[Data excerpts]
--------
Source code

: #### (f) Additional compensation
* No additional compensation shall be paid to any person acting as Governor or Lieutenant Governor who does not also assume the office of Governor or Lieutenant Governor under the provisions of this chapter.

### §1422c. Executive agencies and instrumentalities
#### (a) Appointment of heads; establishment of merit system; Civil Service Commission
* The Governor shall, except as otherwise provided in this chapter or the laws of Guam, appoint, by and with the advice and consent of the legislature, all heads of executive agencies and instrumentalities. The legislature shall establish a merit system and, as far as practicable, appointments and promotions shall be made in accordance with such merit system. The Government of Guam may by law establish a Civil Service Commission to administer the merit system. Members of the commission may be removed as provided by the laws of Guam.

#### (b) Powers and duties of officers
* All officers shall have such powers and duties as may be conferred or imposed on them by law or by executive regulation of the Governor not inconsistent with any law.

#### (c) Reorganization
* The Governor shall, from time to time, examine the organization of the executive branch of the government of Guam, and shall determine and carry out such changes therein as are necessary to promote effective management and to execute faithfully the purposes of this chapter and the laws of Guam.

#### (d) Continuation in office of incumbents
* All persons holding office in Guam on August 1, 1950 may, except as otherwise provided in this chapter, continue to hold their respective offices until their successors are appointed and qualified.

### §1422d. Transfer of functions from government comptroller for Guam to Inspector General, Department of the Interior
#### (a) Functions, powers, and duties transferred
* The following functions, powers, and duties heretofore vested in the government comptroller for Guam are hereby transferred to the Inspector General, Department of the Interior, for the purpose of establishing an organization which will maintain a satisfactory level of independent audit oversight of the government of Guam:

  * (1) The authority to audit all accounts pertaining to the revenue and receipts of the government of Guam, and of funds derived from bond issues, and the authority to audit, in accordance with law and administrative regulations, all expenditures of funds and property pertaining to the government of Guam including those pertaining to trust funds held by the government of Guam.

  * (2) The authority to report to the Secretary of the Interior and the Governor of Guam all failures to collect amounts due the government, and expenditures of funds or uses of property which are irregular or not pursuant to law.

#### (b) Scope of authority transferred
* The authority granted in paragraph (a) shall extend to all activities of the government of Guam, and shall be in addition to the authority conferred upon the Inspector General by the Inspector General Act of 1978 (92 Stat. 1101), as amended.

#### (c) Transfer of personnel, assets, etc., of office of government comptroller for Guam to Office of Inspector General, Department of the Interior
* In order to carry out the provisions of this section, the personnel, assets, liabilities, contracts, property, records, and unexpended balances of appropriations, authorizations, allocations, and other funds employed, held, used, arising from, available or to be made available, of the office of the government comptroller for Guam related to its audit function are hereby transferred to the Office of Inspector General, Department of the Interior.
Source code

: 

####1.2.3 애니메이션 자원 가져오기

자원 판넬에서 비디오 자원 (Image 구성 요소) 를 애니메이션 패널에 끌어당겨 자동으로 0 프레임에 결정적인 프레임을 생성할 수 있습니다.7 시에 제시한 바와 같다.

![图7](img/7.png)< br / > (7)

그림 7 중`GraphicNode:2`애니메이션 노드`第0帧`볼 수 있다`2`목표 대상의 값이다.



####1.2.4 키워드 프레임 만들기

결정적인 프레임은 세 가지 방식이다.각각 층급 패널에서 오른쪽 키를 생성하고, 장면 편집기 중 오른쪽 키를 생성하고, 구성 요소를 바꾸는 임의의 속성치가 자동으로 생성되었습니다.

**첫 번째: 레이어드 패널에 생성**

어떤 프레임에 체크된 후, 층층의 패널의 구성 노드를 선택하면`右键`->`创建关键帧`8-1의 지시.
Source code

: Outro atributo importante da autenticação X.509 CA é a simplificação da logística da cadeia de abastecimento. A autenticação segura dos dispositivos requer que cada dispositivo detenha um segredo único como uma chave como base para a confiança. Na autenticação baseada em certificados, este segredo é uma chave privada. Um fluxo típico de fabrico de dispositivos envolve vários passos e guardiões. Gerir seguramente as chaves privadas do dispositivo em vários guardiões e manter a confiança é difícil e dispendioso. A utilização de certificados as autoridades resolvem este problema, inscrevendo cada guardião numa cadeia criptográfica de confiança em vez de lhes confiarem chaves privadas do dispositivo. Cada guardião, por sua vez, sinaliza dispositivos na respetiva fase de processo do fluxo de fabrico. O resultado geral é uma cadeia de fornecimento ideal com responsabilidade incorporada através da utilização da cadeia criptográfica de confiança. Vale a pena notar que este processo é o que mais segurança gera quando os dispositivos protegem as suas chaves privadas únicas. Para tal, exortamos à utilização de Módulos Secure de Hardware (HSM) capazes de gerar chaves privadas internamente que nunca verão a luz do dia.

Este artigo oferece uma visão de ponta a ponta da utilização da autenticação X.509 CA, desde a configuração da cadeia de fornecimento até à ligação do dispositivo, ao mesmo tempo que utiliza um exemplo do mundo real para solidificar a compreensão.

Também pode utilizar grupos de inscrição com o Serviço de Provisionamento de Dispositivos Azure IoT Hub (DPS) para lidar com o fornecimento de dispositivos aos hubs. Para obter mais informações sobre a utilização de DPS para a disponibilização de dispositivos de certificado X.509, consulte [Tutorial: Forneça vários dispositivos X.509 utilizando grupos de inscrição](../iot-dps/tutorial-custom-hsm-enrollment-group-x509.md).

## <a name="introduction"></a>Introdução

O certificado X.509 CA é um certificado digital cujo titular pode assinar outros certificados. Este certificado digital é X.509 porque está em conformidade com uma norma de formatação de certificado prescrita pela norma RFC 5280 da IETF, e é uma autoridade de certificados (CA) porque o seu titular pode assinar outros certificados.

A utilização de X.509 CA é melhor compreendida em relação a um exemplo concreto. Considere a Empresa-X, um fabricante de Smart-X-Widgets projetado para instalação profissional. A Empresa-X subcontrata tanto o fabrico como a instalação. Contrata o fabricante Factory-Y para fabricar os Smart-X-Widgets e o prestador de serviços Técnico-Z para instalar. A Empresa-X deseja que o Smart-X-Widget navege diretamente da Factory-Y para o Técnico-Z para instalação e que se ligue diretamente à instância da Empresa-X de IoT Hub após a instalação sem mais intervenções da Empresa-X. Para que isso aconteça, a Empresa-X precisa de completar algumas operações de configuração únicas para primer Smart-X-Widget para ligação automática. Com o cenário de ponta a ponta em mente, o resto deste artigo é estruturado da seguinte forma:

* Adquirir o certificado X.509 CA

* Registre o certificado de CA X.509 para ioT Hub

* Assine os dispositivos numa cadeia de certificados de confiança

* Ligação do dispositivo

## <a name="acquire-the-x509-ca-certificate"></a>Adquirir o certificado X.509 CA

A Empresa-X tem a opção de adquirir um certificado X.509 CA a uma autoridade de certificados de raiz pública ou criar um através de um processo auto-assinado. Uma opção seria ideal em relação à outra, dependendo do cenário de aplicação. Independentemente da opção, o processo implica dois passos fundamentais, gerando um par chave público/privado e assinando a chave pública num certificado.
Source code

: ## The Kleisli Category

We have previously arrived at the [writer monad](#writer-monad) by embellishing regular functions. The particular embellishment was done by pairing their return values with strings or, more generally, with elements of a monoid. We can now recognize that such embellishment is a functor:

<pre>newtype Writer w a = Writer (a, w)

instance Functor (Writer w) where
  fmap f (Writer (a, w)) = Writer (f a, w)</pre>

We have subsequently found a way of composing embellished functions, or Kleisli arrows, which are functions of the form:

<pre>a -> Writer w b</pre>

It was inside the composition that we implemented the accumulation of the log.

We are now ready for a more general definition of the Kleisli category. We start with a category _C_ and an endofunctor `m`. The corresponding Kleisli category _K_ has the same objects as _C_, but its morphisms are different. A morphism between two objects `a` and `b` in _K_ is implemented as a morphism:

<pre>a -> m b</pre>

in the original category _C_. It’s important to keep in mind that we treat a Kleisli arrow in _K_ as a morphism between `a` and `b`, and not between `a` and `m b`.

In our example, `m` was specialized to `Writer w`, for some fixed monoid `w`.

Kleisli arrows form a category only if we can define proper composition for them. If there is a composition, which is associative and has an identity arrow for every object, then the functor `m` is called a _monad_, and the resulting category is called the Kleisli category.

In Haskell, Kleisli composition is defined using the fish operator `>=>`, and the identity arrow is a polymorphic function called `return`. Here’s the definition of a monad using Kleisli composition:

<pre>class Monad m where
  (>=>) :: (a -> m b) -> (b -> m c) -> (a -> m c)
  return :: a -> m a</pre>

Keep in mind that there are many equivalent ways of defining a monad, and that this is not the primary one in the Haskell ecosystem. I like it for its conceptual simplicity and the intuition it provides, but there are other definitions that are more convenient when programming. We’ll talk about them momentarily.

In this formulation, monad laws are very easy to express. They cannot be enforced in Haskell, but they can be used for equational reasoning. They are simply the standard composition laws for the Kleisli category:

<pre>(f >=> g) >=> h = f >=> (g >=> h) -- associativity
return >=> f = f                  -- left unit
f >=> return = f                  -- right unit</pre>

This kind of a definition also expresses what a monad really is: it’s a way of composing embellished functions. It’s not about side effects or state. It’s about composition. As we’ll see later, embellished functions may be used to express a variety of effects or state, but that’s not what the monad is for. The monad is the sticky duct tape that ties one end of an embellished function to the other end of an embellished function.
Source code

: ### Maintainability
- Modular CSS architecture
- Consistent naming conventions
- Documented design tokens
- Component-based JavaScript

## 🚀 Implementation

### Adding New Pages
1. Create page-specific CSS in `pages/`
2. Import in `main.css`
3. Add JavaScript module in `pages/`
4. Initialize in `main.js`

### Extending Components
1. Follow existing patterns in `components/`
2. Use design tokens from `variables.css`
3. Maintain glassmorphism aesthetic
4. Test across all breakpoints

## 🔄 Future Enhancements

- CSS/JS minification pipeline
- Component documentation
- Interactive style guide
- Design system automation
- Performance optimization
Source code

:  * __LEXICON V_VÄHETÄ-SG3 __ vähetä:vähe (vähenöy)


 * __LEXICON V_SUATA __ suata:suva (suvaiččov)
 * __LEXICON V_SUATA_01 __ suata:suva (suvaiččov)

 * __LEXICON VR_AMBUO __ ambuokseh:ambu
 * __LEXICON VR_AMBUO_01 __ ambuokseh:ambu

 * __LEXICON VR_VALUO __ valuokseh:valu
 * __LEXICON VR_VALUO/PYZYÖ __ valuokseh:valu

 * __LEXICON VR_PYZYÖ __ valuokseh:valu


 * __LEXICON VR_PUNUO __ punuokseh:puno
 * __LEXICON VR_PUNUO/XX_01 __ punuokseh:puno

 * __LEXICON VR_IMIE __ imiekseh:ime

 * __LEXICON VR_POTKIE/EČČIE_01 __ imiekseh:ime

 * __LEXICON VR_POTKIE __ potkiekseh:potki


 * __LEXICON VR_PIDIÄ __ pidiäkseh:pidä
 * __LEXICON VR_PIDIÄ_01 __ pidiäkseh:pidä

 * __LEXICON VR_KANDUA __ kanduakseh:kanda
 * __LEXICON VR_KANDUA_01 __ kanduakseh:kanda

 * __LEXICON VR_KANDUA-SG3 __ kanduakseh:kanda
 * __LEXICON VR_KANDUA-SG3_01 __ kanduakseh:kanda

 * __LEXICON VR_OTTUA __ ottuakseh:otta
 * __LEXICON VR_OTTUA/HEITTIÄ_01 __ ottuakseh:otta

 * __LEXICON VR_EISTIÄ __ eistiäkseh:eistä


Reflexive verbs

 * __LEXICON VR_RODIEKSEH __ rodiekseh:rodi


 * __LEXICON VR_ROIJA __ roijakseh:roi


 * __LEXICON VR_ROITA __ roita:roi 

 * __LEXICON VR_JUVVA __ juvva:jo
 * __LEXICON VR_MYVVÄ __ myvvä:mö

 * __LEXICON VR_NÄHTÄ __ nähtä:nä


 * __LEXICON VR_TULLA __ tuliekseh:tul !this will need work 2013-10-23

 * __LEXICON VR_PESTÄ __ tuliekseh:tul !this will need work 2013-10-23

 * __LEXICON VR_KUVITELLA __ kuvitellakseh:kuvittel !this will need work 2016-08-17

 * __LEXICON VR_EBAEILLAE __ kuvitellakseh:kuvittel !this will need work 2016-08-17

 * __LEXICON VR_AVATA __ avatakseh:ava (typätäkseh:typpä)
--------
■ WHAT THIS TASK INVOLVES:
Reproduce verbatim the lines of the items, beginning with the first line and continuing through the line containing "and the laws of Guam.", with both of those lines included.

■ ANSWER SECTION:
Source code

: #### (f) Additional compensation
* No additional compensation shall be paid to any person acting as Governor or Lieutenant Governor who does not also assume the office of Governor or Lieutenant Governor under the provisions of this chapter.

### §1422c. Executive agencies and instrumentalities
#### (a) Appointment of heads; establishment of merit system; Civil Service Commission
* The Governor shall, except as otherwise provided in this chapter or the laws of Guam, appoint, by and with the advice and consent of the legislature, all heads of executive agencies and instrumentalities. The legislature shall establish a merit system and, as far as practicable, appointments and promotions shall be made in accordance with such merit system. The Government of Guam may by law establish a Civil Service Commission to administer the merit system. Members of the commission may be removed as provided by the laws of Guam.

#### (b) Powers and duties of officers
* All officers shall have such powers and duties as may be conferred or imposed on them by law or by executive regulation of the Governor not inconsistent with any law.

#### (c) Reorganization
* The Governor shall, from time to time, examine the organization of the executive branch of the government of Guam, and shall determine and carry out such changes therein as are necessary to promote effective management and to execute faithfully the purposes of this chapter and the laws of Guam.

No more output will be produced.